Une période tumultueuse, car ayant débuté dans les contradictions et les conflits à l’image d’une société qui subit les affres d’une adolescence difficile, elle-même survenue après une très longue enfance malheureuse et chargée de frustrations qui s’est étalée sur un peu plus d’un demi-siècle.

Flottement qui s’est accentué avec le décès en exercice de l’ancien chef de l’Etat, le 25 juillet dernier, l’élection houleuse d’un président fort du point du vue popularité mais qui peine à convaincre sur le terrain, l’élection d’un Parlement en patchwork évoluant dans une atmosphère lourde et dont l’action est ponctuée de frictions et de clashes et un gouvernement mort-né celui qui a précédé l’actuel.

C‘est dire la misère politique et sociale d’une Tunisie, par ailleurs exsangue, sur le plan économique avec un peuple au moral à zéro, ne voyant que du flou et profondément atteint dans son amour-propre depuis une indépendance de façade et traité par tous les gouvernements nés après cette date comme un cobaye et depuis les élections de 2011 comme les arrivistes traitent un parent pauvre.

Or, c’est la misère politico-morale, intellectuelle et culturelle dans laquelle baigne notre pays, depuis des décennies et dont la facture est extrêmement salée, qui est à l’origine de sa misère économique.
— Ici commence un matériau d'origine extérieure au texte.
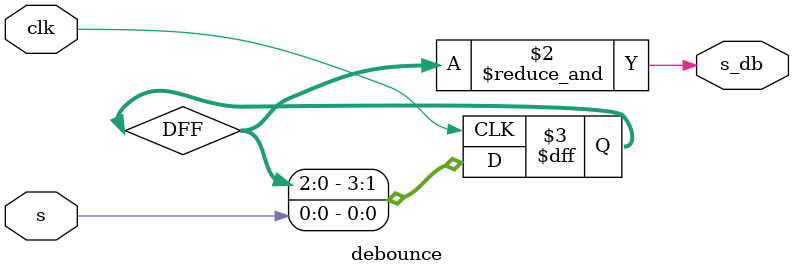
<source format=v>
module onepulse(s_op, s, clk);
	input s, clk;
	output reg s_op;
	reg s_delay;
	always @(posedge clk) begin
		s_op <= s&(!s_delay);
		s_delay <= s;
	end
endmodule

module onepulse_lengthen(s_op, s, clk, vsync);
	input s, clk, vsync;
	output reg s_op;
    reg pre_s_op;
	reg s_delay;
	always @(posedge clk) begin
		pre_s_op <= s&(!s_delay);
		s_delay <= s;
	end
    always @(posedge clk) begin
        if(vsync)
            s_op <= 0;
        else if(pre_s_op)
            s_op <= 1;
        else 
            s_op <= s_op;
    end
endmodule

module debounce(s_db, s, clk);
	input s, clk;
	output s_db;
	reg [3:0] DFF;
	
	always @(posedge clk) begin
		DFF[3:1] <= DFF[2:0];
		DFF[0] <= s;
	end
	assign s_db = &DFF;
endmodule
</source>
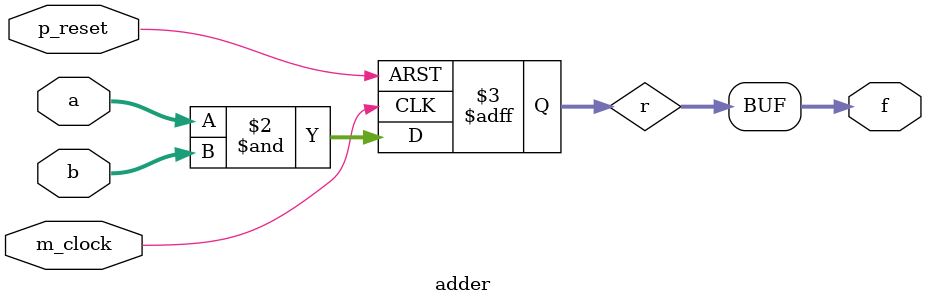
<source format=v>

/*Produced by NSL Core(version=20230222), IP ARCH, Inc. Fri May 10 16:56:14 2024
 Licensed to :EVALUATION USER*/
/*
 DO NOT USE ANY PART OF THIS FILE FOR COMMERCIAL PRODUCTS. 
*/

module adder ( p_reset , m_clock , a , b , f );
  input p_reset, m_clock;
  wire p_reset, m_clock;
  input [7:0] a;
  wire [7:0] a;
  input [7:0] b;
  wire [7:0] b;
  output [7:0] f;
  wire [7:0] f;
  reg [7:0] r;

   assign  f = r;
always @(posedge m_clock or posedge p_reset)
  begin
if (p_reset)
     r <= 8'b00000000;
else   r <= (a&b);
end
endmodule

/*Produced by NSL Core(version=20230222), IP ARCH, Inc. Fri May 10 16:56:14 2024
 Licensed to :EVALUATION USER*/

</source>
Sachant que des forces dépourvues de tout sentiment patriotique ont tout fait pour le maintenir dans cet état honteux et continuent de le faire.

Nous avions écrit, en avril dernier et sur ces mêmes colonnes, que le peuple était dans une telle situation de flou et de peur qu’il ne pourrait pas exercer convenablement sa souveraineté et qu’il sera totalement perdu lors des élections qui approchaient et qu’il faudrait, avant tout, rétablir la vérité que les forces réactionnaires, et elles sont nombreuses et bien armées, ont essayé et parfois réussi à voiler.

Comment Fakhfakh, qui a brandi l’arme de la clarté et du rétablissement de la confiance, pourrait-il tenir cette double promesse alors qu’il n’est pas question, selon le discours qu’il a prononcé, de rétablir la vérité puisque pour lui la transition politique a bien eu lieu ?

Comme tous ceux qui l’ont précédé à la tête du pouvoir exécutif aux côtés du chef de l’Etat, le gouvernement Fakhfakh, qui vient d’entrer en fonction il y a une semaine, a pris des engagements et formulé des promesses qu’il risque de ne pas pouvoir tenir, du moins pour une bonne partie d’entre elles.

Tout en s’étant visiblement efforcé de paraître rassurant, le nouveau chef du gouvernement sait, sans aucun doute, qu’il largue les amarres du navire Tunisie alors que la mer est houleuse, que l’embarcation est à bout et que l’équipage n’est réellement pas solidaire, contrairement à ce qu’il a prétendu, sur ce point précis, dans son discours devant les représentants du peuple.

Ressemblant plutôt au discours inaugural d’une campagne électorale, celui du nouveau chef du gouvernement s’est voulu rassembleur, positif, optimiste et rassurant. Voulant ratisser large, il a interpellé toutes les forces vives du pays et mis le doigt sur bon nombre de sujets brûlants.